#### [WHAT YOU NEED TO DO]
Extract every line of the rows below that contains the word "усов", and list each one.

[Rows from a dataset]
======

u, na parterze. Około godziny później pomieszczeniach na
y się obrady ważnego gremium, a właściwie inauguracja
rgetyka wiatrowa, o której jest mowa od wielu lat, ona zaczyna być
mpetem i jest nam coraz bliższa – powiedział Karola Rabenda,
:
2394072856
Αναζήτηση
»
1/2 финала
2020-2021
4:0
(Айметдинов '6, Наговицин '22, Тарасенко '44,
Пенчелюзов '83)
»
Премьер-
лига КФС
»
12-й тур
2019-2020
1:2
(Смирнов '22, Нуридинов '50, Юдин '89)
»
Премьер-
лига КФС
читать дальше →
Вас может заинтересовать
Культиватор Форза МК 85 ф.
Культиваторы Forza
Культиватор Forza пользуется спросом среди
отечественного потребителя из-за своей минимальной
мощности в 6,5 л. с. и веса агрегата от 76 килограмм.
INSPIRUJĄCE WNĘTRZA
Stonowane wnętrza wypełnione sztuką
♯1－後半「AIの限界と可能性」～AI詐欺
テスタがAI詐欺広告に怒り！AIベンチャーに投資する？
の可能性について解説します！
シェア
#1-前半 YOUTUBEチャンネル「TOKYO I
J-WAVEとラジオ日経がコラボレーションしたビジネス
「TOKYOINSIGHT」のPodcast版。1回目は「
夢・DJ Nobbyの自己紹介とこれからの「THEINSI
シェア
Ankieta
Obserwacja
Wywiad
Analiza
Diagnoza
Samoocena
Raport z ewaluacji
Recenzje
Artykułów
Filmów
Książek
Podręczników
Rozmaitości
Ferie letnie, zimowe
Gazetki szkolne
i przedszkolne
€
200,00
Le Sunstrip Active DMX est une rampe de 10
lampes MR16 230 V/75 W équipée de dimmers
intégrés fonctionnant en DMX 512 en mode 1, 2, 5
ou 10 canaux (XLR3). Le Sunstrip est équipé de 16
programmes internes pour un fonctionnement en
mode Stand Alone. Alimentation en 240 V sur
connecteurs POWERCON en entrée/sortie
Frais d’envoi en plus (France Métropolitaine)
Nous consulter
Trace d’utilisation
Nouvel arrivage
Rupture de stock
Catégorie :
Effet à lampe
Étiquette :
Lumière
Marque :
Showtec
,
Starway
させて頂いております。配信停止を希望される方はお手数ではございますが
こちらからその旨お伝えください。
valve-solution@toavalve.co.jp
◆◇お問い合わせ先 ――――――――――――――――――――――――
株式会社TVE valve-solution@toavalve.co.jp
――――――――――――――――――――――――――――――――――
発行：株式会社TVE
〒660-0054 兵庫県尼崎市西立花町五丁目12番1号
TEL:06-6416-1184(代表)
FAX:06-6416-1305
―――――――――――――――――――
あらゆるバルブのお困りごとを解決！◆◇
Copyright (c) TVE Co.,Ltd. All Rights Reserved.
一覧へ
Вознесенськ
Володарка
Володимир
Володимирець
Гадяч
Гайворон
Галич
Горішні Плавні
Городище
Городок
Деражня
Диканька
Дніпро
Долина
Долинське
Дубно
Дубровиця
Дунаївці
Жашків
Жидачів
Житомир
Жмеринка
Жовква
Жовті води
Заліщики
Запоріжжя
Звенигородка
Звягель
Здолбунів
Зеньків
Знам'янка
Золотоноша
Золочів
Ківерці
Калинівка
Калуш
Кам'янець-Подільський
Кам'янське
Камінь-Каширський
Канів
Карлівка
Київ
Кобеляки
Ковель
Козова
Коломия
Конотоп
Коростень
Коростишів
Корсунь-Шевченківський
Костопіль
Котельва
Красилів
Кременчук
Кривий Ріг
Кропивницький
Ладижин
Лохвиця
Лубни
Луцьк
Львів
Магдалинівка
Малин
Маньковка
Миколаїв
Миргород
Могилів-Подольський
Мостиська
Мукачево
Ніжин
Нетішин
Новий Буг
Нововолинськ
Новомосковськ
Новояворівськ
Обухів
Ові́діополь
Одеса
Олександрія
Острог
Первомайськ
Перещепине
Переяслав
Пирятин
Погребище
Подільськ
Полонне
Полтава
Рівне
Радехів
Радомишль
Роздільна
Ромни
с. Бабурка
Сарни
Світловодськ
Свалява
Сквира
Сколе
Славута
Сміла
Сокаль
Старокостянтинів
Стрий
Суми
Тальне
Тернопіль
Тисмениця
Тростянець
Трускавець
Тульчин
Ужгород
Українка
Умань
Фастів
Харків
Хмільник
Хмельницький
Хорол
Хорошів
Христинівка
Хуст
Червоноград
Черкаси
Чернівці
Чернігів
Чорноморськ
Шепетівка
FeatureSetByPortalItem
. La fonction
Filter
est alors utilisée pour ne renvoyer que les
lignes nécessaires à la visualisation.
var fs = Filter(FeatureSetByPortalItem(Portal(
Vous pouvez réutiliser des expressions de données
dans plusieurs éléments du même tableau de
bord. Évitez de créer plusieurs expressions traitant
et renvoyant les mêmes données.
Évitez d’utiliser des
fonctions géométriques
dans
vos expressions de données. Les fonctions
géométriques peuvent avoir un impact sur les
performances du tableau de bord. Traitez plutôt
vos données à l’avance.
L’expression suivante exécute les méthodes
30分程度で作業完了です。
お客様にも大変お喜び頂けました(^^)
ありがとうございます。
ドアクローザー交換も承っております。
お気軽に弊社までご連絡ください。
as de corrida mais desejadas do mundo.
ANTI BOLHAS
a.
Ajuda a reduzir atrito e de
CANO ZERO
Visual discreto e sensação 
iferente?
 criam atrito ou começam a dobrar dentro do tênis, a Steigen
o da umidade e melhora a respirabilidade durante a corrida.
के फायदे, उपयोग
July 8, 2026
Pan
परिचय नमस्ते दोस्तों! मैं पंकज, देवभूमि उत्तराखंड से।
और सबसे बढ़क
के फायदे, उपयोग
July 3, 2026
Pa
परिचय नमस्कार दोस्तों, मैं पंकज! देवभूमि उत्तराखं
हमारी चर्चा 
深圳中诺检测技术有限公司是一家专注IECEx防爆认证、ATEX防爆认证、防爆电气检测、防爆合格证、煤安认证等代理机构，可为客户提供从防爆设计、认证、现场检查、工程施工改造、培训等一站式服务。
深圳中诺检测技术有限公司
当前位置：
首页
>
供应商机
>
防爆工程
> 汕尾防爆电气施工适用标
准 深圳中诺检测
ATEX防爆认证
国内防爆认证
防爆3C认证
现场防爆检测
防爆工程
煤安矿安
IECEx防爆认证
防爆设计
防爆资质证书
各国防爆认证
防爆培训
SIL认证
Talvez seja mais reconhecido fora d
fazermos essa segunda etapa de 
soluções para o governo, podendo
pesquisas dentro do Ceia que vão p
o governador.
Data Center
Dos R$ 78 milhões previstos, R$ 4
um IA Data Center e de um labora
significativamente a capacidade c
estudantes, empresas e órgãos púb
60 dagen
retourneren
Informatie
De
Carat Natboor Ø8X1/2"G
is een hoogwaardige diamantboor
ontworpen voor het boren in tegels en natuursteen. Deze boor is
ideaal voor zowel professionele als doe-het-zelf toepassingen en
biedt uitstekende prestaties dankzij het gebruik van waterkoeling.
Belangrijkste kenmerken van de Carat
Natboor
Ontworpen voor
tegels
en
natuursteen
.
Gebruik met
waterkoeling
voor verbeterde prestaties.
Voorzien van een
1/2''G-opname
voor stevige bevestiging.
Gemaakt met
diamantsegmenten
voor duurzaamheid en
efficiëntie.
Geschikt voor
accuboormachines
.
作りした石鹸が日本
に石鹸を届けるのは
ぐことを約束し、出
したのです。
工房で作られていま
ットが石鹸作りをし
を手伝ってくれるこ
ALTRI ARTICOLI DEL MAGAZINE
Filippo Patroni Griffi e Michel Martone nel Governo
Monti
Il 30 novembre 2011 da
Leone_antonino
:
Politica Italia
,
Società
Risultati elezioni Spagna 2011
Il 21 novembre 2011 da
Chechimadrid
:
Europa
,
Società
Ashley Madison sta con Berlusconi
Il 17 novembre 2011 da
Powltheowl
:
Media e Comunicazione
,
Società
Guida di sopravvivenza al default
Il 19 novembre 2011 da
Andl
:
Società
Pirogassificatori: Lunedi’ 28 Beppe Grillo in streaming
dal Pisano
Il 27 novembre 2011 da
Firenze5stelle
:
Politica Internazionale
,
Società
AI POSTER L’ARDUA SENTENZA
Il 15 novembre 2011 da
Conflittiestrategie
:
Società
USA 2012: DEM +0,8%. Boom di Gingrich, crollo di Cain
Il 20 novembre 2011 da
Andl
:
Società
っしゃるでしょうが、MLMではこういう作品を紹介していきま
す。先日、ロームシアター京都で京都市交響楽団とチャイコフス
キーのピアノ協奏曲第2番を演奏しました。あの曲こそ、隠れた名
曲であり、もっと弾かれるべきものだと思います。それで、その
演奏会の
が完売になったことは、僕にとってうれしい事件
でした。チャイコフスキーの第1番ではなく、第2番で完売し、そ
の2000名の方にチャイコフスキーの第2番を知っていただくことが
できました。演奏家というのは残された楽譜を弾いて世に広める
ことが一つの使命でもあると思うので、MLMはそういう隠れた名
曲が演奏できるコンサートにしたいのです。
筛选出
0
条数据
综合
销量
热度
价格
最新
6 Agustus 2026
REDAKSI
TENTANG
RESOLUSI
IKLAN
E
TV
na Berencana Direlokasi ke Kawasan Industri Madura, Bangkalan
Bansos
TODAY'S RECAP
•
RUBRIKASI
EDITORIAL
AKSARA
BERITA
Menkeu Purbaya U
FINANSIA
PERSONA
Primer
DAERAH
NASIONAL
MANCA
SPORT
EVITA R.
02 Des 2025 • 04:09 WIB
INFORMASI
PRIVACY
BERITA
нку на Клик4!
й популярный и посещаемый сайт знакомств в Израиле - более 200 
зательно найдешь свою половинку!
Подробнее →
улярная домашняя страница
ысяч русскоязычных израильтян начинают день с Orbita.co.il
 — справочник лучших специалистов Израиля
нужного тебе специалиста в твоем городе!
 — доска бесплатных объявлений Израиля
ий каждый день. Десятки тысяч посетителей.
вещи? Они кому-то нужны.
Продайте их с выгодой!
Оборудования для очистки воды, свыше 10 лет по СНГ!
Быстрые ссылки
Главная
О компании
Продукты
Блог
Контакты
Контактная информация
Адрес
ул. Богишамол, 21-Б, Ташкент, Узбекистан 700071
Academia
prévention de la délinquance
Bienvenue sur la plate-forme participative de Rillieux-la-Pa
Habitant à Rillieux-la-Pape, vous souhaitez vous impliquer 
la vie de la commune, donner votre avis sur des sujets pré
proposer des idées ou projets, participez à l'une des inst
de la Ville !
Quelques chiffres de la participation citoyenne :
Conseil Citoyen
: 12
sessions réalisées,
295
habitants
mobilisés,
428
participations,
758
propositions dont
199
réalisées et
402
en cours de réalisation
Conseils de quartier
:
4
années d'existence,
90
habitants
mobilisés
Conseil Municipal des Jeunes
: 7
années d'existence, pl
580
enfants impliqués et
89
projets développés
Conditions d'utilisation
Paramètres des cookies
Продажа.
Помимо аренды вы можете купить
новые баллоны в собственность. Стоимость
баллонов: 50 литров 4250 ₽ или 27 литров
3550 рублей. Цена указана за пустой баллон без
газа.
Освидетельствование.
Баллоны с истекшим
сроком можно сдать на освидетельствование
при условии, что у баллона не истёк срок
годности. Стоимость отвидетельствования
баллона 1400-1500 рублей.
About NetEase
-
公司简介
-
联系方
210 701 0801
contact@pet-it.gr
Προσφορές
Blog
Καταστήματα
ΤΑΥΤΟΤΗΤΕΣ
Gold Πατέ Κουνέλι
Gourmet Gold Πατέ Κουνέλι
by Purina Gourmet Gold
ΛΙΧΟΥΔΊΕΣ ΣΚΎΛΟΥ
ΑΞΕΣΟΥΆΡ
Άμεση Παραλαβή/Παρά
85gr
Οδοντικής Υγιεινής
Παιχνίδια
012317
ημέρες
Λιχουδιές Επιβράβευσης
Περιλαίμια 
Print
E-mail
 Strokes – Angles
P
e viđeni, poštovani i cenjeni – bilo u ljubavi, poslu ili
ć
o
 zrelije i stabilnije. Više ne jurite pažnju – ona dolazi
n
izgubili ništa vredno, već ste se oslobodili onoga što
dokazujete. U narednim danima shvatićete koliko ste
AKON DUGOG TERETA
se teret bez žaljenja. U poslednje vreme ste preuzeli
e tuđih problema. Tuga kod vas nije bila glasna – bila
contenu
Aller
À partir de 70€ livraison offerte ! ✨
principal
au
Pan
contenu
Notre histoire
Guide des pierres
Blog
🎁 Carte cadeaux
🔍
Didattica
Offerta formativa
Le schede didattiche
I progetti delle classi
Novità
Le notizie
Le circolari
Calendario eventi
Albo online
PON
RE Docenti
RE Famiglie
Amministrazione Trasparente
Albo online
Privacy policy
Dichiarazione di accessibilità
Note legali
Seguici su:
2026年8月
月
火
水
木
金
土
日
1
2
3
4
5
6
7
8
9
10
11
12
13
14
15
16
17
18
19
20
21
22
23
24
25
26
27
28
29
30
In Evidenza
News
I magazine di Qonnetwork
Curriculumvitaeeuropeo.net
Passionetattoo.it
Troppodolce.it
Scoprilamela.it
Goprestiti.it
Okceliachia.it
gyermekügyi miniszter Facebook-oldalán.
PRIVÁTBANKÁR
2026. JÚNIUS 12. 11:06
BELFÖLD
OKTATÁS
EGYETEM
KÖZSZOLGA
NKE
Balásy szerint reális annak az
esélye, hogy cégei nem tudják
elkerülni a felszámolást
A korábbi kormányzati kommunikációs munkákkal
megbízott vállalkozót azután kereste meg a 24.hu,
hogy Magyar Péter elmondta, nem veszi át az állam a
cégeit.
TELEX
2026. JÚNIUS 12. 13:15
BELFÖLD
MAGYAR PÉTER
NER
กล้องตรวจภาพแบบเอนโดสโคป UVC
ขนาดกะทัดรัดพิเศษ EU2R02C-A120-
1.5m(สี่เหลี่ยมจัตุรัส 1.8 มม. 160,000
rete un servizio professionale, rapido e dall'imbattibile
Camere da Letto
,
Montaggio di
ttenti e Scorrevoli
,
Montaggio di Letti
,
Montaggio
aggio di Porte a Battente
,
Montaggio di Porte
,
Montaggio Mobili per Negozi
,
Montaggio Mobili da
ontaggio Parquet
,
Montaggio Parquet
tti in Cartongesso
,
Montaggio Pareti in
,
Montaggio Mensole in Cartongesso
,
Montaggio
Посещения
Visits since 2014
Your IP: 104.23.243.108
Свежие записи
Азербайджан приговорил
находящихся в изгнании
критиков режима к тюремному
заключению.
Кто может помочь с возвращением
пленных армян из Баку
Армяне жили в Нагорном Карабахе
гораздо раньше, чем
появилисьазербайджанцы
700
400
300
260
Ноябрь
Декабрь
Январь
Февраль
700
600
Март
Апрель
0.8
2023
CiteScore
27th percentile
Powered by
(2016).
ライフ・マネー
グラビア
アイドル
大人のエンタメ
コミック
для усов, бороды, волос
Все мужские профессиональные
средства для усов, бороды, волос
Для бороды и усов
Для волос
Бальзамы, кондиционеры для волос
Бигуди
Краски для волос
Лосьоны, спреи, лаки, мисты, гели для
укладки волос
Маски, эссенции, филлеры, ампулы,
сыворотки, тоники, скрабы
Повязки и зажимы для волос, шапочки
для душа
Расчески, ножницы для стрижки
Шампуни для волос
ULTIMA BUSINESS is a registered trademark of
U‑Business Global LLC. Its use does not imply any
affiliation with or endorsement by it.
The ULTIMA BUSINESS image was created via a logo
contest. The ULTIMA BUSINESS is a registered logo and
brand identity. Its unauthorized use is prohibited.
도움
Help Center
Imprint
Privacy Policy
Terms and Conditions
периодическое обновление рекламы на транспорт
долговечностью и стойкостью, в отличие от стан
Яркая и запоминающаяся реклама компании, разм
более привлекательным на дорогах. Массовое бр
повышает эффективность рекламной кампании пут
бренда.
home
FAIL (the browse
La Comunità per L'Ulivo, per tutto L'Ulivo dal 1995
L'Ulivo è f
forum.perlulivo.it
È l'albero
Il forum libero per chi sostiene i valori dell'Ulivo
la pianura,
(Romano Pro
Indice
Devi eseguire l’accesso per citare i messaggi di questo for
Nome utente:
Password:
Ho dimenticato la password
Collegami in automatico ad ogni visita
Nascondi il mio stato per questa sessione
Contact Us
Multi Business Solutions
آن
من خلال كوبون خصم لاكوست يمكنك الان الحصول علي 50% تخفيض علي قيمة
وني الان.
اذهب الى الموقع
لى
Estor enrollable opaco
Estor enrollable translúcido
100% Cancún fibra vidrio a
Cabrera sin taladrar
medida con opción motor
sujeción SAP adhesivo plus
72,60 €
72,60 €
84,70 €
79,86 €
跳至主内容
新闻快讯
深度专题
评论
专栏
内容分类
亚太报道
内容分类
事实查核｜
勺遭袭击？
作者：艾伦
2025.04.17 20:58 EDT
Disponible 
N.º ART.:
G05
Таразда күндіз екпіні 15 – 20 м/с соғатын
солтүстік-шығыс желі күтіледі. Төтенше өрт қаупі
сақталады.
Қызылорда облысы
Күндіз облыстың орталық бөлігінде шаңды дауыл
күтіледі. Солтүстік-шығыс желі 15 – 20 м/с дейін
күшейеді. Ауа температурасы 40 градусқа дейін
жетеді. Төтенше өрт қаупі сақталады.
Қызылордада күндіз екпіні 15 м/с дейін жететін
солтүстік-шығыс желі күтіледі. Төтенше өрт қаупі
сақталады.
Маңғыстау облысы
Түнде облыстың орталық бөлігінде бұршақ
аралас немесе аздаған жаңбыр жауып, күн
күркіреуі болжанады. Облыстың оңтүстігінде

======

#### [COMPLETED TASK]
для усов, бороды, волос
средства для усов, бороды, волос
Для бороды и усов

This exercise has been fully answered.